5. Curtis and Tommy wore matching underwear because their bond is physically impenetrable 

Perhaps unintentionally, Curtis and Tommy appeared to be wearing the exact same pair of underwear during last night’s show. Is this a coincidence? Did one forget to pack their knickers and had to go begging for a lend from the other? Or, quite simply, did they coordinate their underwear because that is precisely what male friendship looks like in the year of our lord 2019? On a show where we’ve seen bromances inspire such acts as shaving each others’ initials into their pubes, it’s not outside the realm of possibility that Curtis and Tommy are secretly matching their pants in the ultimate act of solidarity through friendship. Believe what you will. Love is real and it’s on that goddamn island, finally.

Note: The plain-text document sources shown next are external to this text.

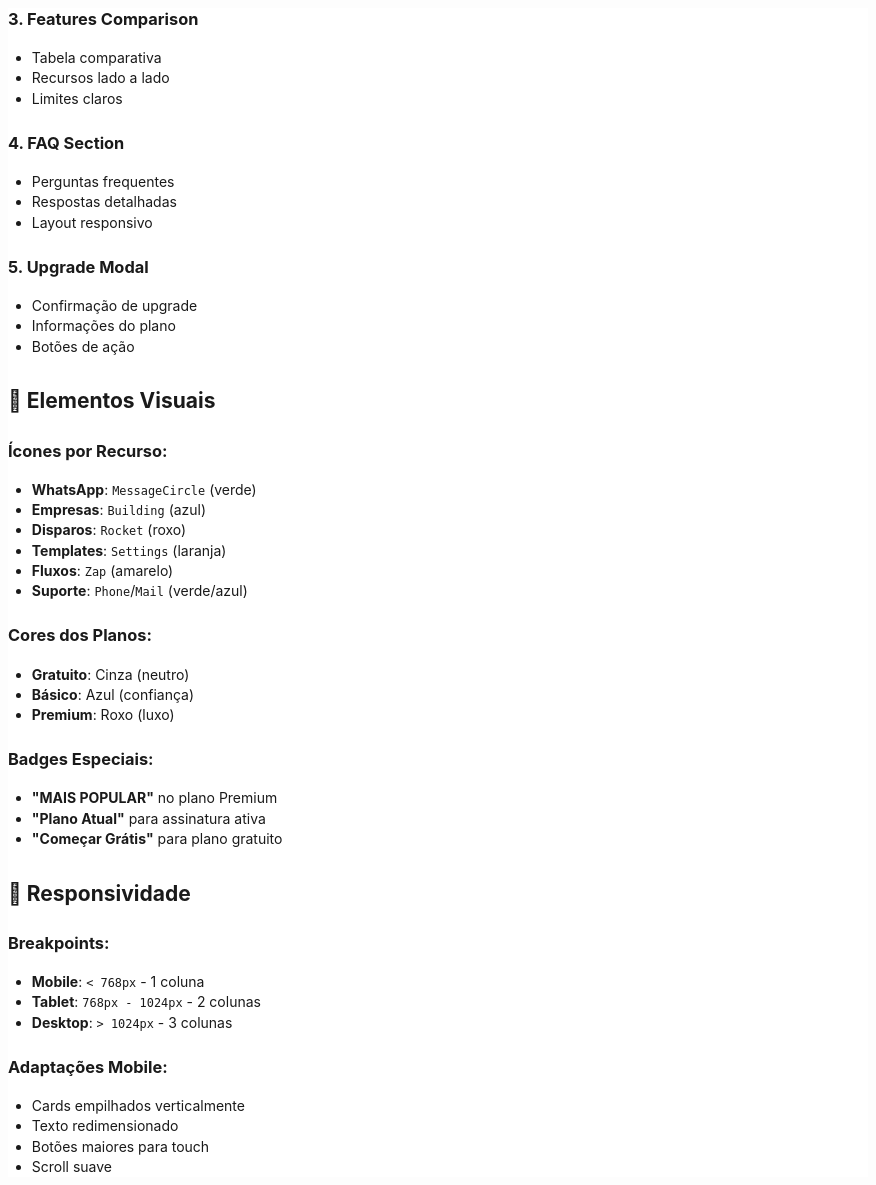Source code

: ### **3. Features Comparison**
- Tabela comparativa
- Recursos lado a lado
- Limites claros

### **4. FAQ Section**
- Perguntas frequentes
- Respostas detalhadas
- Layout responsivo

### **5. Upgrade Modal**
- Confirmação de upgrade
- Informações do plano
- Botões de ação

## 🎨 **Elementos Visuais**

### **Ícones por Recurso:**
- **WhatsApp**: `MessageCircle` (verde)
- **Empresas**: `Building` (azul)
- **Disparos**: `Rocket` (roxo)
- **Templates**: `Settings` (laranja)
- **Fluxos**: `Zap` (amarelo)
- **Suporte**: `Phone`/`Mail` (verde/azul)

### **Cores dos Planos:**
- **Gratuito**: Cinza (neutro)
- **Básico**: Azul (confiança)
- **Premium**: Roxo (luxo)

### **Badges Especiais:**
- **"MAIS POPULAR"** no plano Premium
- **"Plano Atual"** para assinatura ativa
- **"Começar Grátis"** para plano gratuito

## 📱 **Responsividade**

### **Breakpoints:**
- **Mobile**: `< 768px` - 1 coluna
- **Tablet**: `768px - 1024px` - 2 colunas
- **Desktop**: `> 1024px` - 3 colunas

### **Adaptações Mobile:**
- Cards empilhados verticalmente
- Texto redimensionado
- Botões maiores para touch
- Scroll suave
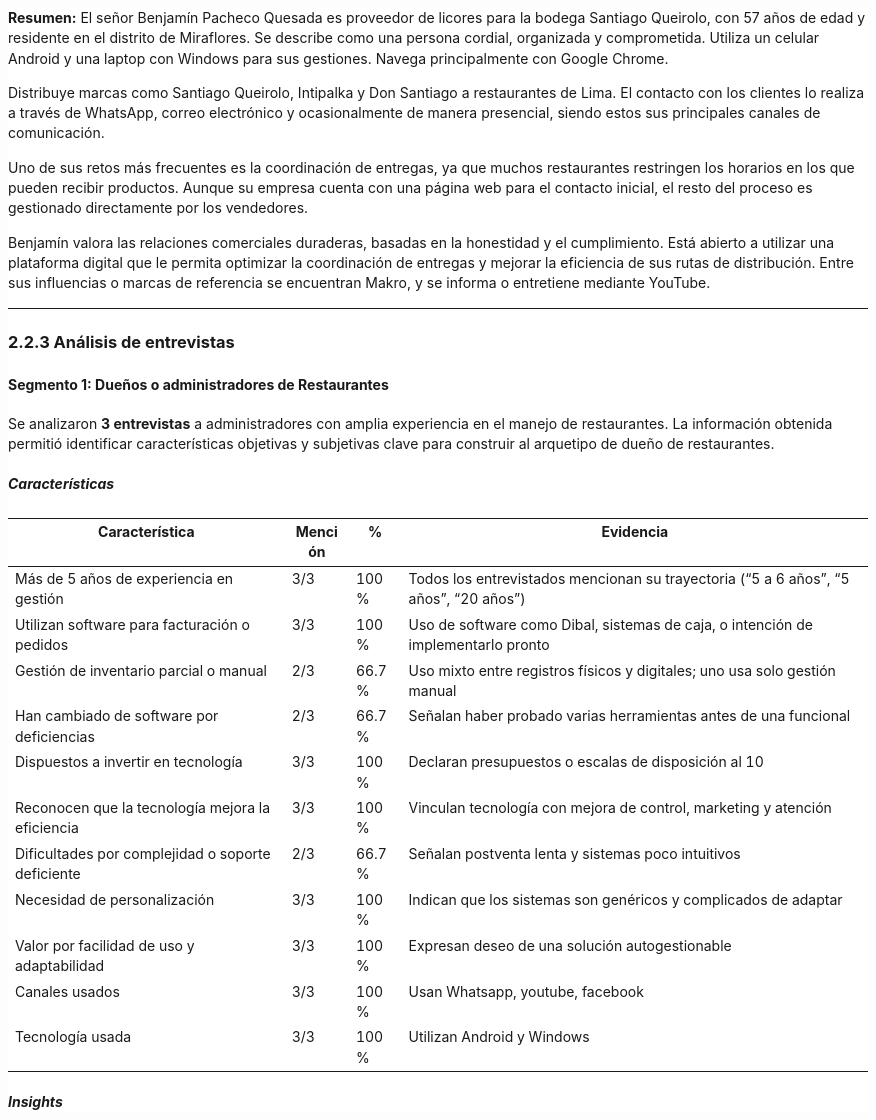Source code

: **Resumen:**
El señor Benjamín Pacheco Quesada es proveedor de licores para la bodega Santiago Queirolo, con 57 años de edad y residente en el distrito de Miraflores. Se describe como una persona cordial, organizada y comprometida. Utiliza un celular Android y una laptop con Windows para sus gestiones. Navega principalmente con Google Chrome.

Distribuye marcas como Santiago Queirolo, Intipalka y Don Santiago a restaurantes de Lima. El contacto con los clientes lo realiza a través de WhatsApp, correo electrónico y ocasionalmente de manera presencial, siendo estos sus principales canales de comunicación.

Uno de sus retos más frecuentes es la coordinación de entregas, ya que muchos restaurantes restringen los horarios en los que pueden recibir productos. Aunque su empresa cuenta con una página web para el contacto inicial, el resto del proceso es gestionado directamente por los vendedores.

Benjamín valora las relaciones comerciales duraderas, basadas en la honestidad y el cumplimiento. Está abierto a utilizar una plataforma digital que le permita optimizar la coordinación de entregas y mejorar la eficiencia de sus rutas de distribución. Entre sus influencias o marcas de referencia se encuentran Makro, y se informa o entretiene mediante YouTube.

---

### 2.2.3 Análisis de entrevistas

#### Segmento 1: Dueños o administradores de Restaurantes

Se analizaron **3 entrevistas** a administradores con amplia experiencia en el manejo de restaurantes. La información obtenida permitió identificar características objetivas y subjetivas clave para construir al arquetipo de dueño de restaurantes.

##### Características

| Característica                                   | Mención | %     | Evidencia                                                                                     |
| ------------------------------------------------- | -------- | ----- | --------------------------------------------------------------------------------------------- |
| Más de 5 años de experiencia en gestión        | 3/3      | 100%  | Todos los entrevistados mencionan su trayectoria (“5 a 6 años”, “5 años”, “20 años”) |
| Utilizan software para facturación o pedidos     | 3/3      | 100%  | Uso de software como Dibal, sistemas de caja, o intención de implementarlo pronto            |
| Gestión de inventario parcial o manual           | 2/3      | 66.7% | Uso mixto entre registros físicos y digitales; uno usa solo gestión manual                  |
| Han cambiado de software por deficiencias         | 2/3      | 66.7% | Señalan haber probado varias herramientas antes de una funcional                             |
| Dispuestos a invertir en tecnología              | 3/3      | 100%  | Declaran presupuestos o escalas de disposición al 10                                         |
| Reconocen que la tecnología mejora la eficiencia | 3/3      | 100%  | Vinculan tecnología con mejora de control, marketing y atención                             |
| Dificultades por complejidad o soporte deficiente | 2/3      | 66.7% | Señalan postventa lenta y sistemas poco intuitivos                                           |
| Necesidad de personalización                     | 3/3      | 100%  | Indican que los sistemas son genéricos y complicados de adaptar                              |
| Valor por facilidad de uso y adaptabilidad        | 3/3      | 100%  | Expresan deseo de una solución autogestionable                                               |
| Canales usados                                    | 3/3      | 100%  | Usan Whatsapp, youtube, facebook                                                              |
| Tecnología usada                                 | 3/3      | 100%  | Utilizan Android y Windows                                                                    |

##### Insights
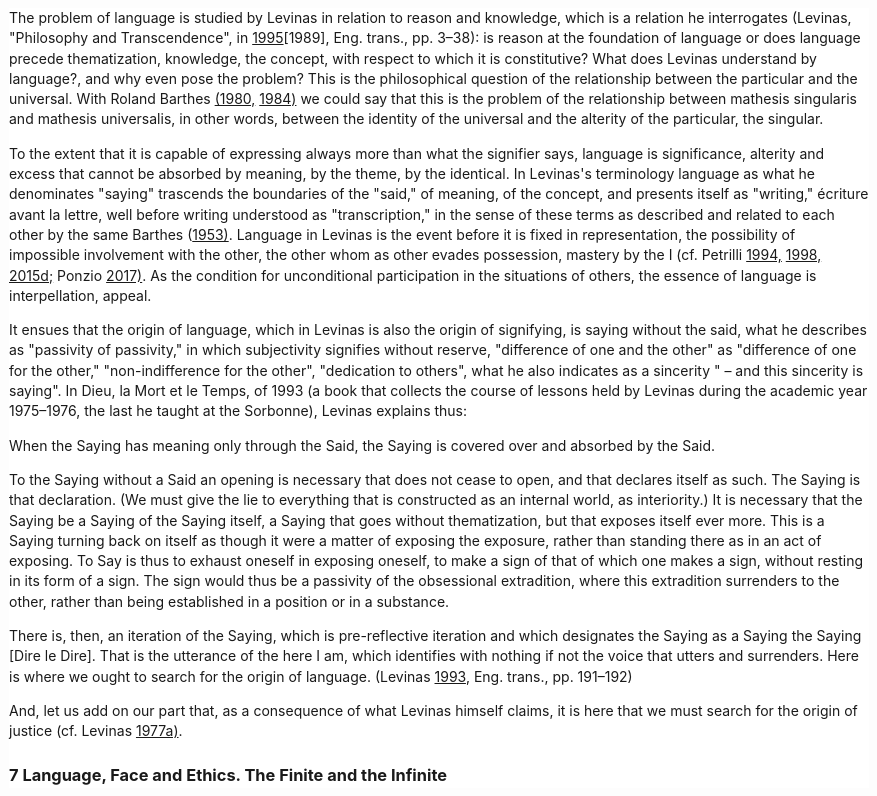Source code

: The problem of language is studied by Levinas in relation to reason and knowledge, which is a relation he interrogates (Levinas, "Philosophy and Transcendence", in [1995](#page-214-0)[1989], Eng. trans., pp. 3–38): is reason at the foundation of language or does language precede thematization, knowledge, the concept, with respect to which it is constitutive? What does Levinas understand by language?, and why even pose the problem? This is the philosophical question of the relationship between the particular and the universal. With Roland Barthes [(1980,](#page-212-0) [1984)](#page-212-0) we could say that this is the problem of the relationship between mathesis singularis and mathesis universalis, in other words, between the identity of the universal and the alterity of the particular, the singular.

To the extent that it is capable of expressing always more than what the signifier says, language is significance, alterity and excess that cannot be absorbed by meaning, by the theme, by the identical. In Levinas's terminology language as what he denominates "saying" trascends the boundaries of the "said," of meaning, of the concept, and presents itself as "writing," écriture avant la lettre, well before writing understood as "transcription," in the sense of these terms as described and related to each other by the same Barthes ([1953)](#page-212-0). Language in Levinas is the event before it is fixed in representation, the possibility of impossible involvement with the other, the other whom as other evades possession, mastery by the I (cf. Petrilli [1994,](#page-214-0) [1998,](#page-214-0) [2015d;](#page-215-0) Ponzio [2017)](#page-216-0). As the condition for unconditional participation in the situations of others, the essence of language is interpellation, appeal.

It ensues that the origin of language, which in Levinas is also the origin of signifying, is saying without the said, what he describes as "passivity of passivity," in which subjectivity signifies without reserve, "difference of one and the other" as "difference of one for the other," "non-indifference for the other", "dedication to others", what he also indicates as a sincerity " – and this sincerity is saying". In Dieu, la Mort et le Temps, of 1993 (a book that collects the course of lessons held by Levinas during the academic year 1975–1976, the last he taught at the Sorbonne), Levinas explains thus:

When the Saying has meaning only through the Said, the Saying is covered over and absorbed by the Said.

To the Saying without a Said an opening is necessary that does not cease to open, and that declares itself as such. The Saying is that declaration. (We must give the lie to everything that is constructed as an internal world, as interiority.) It is necessary that the Saying be a Saying of the Saying itself, a Saying that goes without thematization, but that exposes itself ever more. This is a Saying turning back on itself as though it were a matter of exposing the exposure, rather than standing there as in an act of exposing. To Say is thus to exhaust oneself in exposing oneself, to make a sign of that of which one makes a sign, without resting in its form of a sign. The sign would thus be a passivity of the obsessional extradition, where this extradition surrenders to the other, rather than being established in a position or in a substance.

There is, then, an iteration of the Saying, which is pre-reflective iteration and which designates the Saying as a Saying the Saying [Dire le Dire]. That is the utterance of the here I am, which identifies with nothing if not the voice that utters and surrenders. Here is where we ought to search for the origin of language. (Levinas [1993](#page-214-0), Eng. trans., pp. 191–192)

And, let us add on our part that, as a consequence of what Levinas himself claims, it is here that we must search for the origin of justice (cf. Levinas [1977a)](#page-213-0).

### 7 Language, Face and Ethics. The Finite and the Infinite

6. The islanders are given Lidl brand chocolate like some kind of impoverished degenerates

THERE IS NOTHING WRONG WITH LIDL CHOCOLATE, some of my best friends are Lidl chocolate. It is perfectly decent chocolate at affordable prices. Okay? Okay. Now, in the context of Love Island, these future influencers are staying in a villa that’s rumoured to cost up to £7k a week if you want to rent it. It’s got a hot tub, creepy giant communal bedroom, swimming pool, outdoor kitchen, hideaway and probably even some toilets. Basically, they are staying in luxurious conditions for the grand price of zero pounds and zero pence per calendar month. In keeping with the theme of a lavish lifestyle, you would expect some branded and expensive chocolate – Dairy Milks, Mars Bars, possibly even a Freddo. Instead, the islanders are eating a brand known simply as Mister Choc. It’s inhumane, like ordering a Yop on board a private jet. Give the islanders some Milky Way Crispy Rolls, FFS. They are working hard and providing us with endless entertainment, let their palates live a little.